Python - Flask - open a webpage in default browser

Question

I am working on a small project in Python. It is divided into two parts.

First part is responsible to crawl the web and extract some infromation and insert them into a database.

Second part is resposible for presenting those information with use of the database. Both parts share the database. In the second part I am using Flask framework to display information as html with some formatting, styling and etc. to make it look cleaner.

Source files of both parts are in the same package, but to run this program properly user has to run crawler and results presenter separately like this :

python crawler.py

and then

python presenter.py

Everything is allright just except one thing. What I what presenter to do is to create result in html format and open the page with results in user's default browser, but it is always opened twice, probably due to the presence of run() method, which starts Flask in a new thread and things get cloudy for me. I don't know what I should do to be able to make my presenter.py to open only one tab/window after running it.

Here is the snippet of my code :

from flask import Flask, render_template
import os
import sqlite3


# configuration
DEBUG = True
DATABASE = os.getcwd() + '/database/database.db'

app = Flask(__name__)
app.config.from_object(__name__)
app.config.from_envvar('CRAWLER_SETTINGS', silent=True)



def connect_db():
    """Returns a new connection to the database."""
    try:      
        conn = sqlite3.connect(app.config['DATABASE'])
    return conn
except sqlite3.Error:
    print 'Unable to connect to the database'
    return False


@app.route('/')
def show_entries():
    u"""Loads pages information and emails from the database and
    inserts results into show_entires template. If there is a database
    problem returns error page.
    """
    conn = connect_db()


    if conn:        
    try:            
        cur = connect_db().cursor()

        results = cur.execute('SELECT url, title, doctype, pagesize FROM pages')    
        pages = [dict(url=row[0], title=row[1].encode('utf-8'), pageType=row[2], pageSize=row[3]) for row in results.fetchall()]   


        results = cur.execute('SELECT url, email from emails')
        emails = {}


        for row in results.fetchall():                
            emails.setdefault(row[0], []).append(row[1])                

        return render_template('show_entries.html', pages=pages, emails=emails)

    except sqlite3.Error, e:
        print ' Exception message %s ' % e
        print 'Could not load data from the database!'
        return render_template('show_error_page.html')


else:
    return render_template('show_error_page.html')        


if __name__ == '__main__':
    url = 'http://127.0.0.1:5000'
    webbrowser.open_new(url)
    app.run()

Answer 1

I use similar code on Mac OS X (with Safari, Firefox, and Chrome browsers) all the time, and it runs fine. Guessing you may be running into Flask's auto-reload feature. Set debug=False and it will not try to auto-reload.

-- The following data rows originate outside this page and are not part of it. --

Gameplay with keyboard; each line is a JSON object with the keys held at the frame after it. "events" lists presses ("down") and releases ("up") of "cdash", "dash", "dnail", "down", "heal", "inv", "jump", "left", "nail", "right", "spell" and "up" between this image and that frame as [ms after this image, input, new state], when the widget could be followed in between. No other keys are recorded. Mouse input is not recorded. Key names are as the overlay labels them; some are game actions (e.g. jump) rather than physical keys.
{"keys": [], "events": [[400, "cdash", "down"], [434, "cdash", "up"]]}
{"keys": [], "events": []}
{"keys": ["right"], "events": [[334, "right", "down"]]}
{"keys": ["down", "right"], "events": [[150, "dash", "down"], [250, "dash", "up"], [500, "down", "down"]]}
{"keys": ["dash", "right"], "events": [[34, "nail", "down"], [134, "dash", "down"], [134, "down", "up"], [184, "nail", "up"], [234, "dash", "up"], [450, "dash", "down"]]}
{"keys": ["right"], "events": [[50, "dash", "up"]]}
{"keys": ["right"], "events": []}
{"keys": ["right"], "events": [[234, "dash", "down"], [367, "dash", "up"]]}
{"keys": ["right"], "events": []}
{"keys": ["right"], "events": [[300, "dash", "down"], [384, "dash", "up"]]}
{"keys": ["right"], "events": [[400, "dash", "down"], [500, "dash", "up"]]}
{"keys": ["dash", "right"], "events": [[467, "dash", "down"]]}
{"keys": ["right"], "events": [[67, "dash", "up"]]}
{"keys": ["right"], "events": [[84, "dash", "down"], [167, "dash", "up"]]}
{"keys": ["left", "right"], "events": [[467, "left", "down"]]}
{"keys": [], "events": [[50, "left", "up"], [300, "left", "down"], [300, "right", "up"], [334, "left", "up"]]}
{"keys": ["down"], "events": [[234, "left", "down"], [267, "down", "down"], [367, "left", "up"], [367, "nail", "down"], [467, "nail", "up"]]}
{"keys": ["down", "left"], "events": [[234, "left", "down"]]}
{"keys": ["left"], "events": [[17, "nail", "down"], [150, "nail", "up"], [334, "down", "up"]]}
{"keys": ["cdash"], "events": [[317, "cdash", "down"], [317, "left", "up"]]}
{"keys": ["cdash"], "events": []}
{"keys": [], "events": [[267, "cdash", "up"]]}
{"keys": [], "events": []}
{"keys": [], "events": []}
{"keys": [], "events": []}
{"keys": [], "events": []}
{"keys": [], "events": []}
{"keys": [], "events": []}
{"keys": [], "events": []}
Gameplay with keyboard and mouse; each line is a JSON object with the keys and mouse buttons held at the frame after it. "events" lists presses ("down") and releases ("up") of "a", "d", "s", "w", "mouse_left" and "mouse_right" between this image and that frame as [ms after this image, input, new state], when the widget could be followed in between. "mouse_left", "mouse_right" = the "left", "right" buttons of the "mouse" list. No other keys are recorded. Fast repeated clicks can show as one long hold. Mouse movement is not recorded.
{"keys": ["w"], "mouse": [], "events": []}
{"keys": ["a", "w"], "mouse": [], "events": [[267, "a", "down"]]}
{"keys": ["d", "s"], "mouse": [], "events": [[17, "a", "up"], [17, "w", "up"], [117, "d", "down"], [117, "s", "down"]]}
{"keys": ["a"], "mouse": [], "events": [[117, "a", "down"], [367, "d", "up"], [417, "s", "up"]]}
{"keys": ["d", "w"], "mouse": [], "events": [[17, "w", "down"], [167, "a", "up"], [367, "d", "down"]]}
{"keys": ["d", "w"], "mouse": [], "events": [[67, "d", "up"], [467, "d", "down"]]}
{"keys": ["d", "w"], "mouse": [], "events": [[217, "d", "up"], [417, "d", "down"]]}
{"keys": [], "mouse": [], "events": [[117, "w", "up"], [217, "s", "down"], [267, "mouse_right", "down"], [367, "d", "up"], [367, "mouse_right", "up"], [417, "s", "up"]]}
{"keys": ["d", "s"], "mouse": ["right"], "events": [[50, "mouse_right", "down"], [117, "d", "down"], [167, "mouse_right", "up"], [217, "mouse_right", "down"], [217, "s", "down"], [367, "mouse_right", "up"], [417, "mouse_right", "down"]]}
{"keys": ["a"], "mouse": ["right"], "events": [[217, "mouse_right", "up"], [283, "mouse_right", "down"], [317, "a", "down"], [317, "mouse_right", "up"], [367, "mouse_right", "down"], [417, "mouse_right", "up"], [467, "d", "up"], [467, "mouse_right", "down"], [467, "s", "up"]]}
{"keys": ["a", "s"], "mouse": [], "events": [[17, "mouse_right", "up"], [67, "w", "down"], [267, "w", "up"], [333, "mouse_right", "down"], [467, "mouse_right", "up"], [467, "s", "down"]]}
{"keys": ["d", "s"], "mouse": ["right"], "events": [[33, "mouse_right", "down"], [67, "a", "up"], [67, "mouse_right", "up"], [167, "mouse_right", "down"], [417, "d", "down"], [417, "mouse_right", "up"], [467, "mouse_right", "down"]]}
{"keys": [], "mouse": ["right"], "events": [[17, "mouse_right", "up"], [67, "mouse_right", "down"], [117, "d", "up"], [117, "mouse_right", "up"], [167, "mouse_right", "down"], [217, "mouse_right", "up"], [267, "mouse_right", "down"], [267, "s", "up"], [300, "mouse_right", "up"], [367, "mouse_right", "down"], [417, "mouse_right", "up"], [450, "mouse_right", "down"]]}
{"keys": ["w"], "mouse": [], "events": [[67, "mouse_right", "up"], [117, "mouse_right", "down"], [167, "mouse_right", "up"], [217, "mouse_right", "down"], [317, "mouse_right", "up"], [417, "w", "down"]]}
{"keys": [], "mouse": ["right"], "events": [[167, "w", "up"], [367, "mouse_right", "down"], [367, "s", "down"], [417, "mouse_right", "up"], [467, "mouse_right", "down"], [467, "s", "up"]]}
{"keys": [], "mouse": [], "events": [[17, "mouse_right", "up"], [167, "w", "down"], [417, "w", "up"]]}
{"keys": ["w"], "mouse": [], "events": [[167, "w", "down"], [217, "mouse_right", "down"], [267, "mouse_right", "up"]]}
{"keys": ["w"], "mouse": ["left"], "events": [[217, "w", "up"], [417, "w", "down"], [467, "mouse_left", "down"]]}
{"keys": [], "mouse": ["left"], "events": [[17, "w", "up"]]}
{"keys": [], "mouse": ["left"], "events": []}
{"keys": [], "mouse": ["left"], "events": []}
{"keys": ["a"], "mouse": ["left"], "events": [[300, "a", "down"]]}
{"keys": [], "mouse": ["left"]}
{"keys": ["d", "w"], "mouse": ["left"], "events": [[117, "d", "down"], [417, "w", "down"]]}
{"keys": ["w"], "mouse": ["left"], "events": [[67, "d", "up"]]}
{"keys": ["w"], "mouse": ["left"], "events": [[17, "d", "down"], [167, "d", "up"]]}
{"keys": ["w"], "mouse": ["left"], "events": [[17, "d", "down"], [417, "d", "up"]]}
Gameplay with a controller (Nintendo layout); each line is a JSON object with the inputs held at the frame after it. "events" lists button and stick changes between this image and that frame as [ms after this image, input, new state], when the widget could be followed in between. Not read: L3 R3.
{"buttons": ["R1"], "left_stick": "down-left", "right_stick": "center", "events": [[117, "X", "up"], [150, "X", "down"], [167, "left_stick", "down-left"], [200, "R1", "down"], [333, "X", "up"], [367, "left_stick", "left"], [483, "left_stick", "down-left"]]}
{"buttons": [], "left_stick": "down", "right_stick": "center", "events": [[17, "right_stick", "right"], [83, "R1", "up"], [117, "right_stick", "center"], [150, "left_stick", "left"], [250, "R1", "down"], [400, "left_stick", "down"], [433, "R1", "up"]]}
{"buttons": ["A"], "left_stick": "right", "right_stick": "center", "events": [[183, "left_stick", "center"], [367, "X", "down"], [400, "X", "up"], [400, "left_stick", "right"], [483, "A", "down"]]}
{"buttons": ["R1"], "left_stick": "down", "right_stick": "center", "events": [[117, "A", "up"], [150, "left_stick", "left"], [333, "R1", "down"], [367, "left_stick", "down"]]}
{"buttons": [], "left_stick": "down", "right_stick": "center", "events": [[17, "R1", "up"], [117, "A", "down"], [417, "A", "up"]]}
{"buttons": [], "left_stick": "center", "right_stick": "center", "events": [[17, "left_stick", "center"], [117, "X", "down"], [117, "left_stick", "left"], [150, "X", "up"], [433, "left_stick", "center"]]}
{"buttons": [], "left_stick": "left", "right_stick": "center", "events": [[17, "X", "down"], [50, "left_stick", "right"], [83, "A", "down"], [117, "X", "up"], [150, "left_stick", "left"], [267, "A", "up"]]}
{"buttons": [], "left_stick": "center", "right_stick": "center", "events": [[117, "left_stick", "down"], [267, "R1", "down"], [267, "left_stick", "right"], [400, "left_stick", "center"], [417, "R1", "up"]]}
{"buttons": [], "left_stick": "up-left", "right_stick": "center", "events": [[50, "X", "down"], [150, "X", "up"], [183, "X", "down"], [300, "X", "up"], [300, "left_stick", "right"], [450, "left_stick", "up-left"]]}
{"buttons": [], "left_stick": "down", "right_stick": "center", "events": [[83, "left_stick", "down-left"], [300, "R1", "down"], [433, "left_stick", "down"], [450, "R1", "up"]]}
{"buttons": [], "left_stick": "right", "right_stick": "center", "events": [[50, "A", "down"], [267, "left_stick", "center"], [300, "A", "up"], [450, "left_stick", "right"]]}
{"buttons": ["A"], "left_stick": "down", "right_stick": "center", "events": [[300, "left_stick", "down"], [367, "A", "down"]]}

Other suggestions, based on my experience:

• Consider randomizing the port you use, as quick edit-run-test loops sometimes find the OS thinking port 5000 is still in use. (Or, if you run the code several times simultaneously, say by accident, the port truly is still in use.)
• Give the app a short while to spin up before you start the browser request. I do that through invoking threading.Timer.

Here's my code:

import random, threading, webbrowser

port = 5000 + random.randint(0, 999)
url = "http://127.0.0.1:{0}".format(port)

threading.Timer(1.25, lambda: webbrowser.open(url) ).start()

app.run(port=port, debug=False)

(This is all under the if __name__ == '__main__':, or in a separate "start app" function if you like.)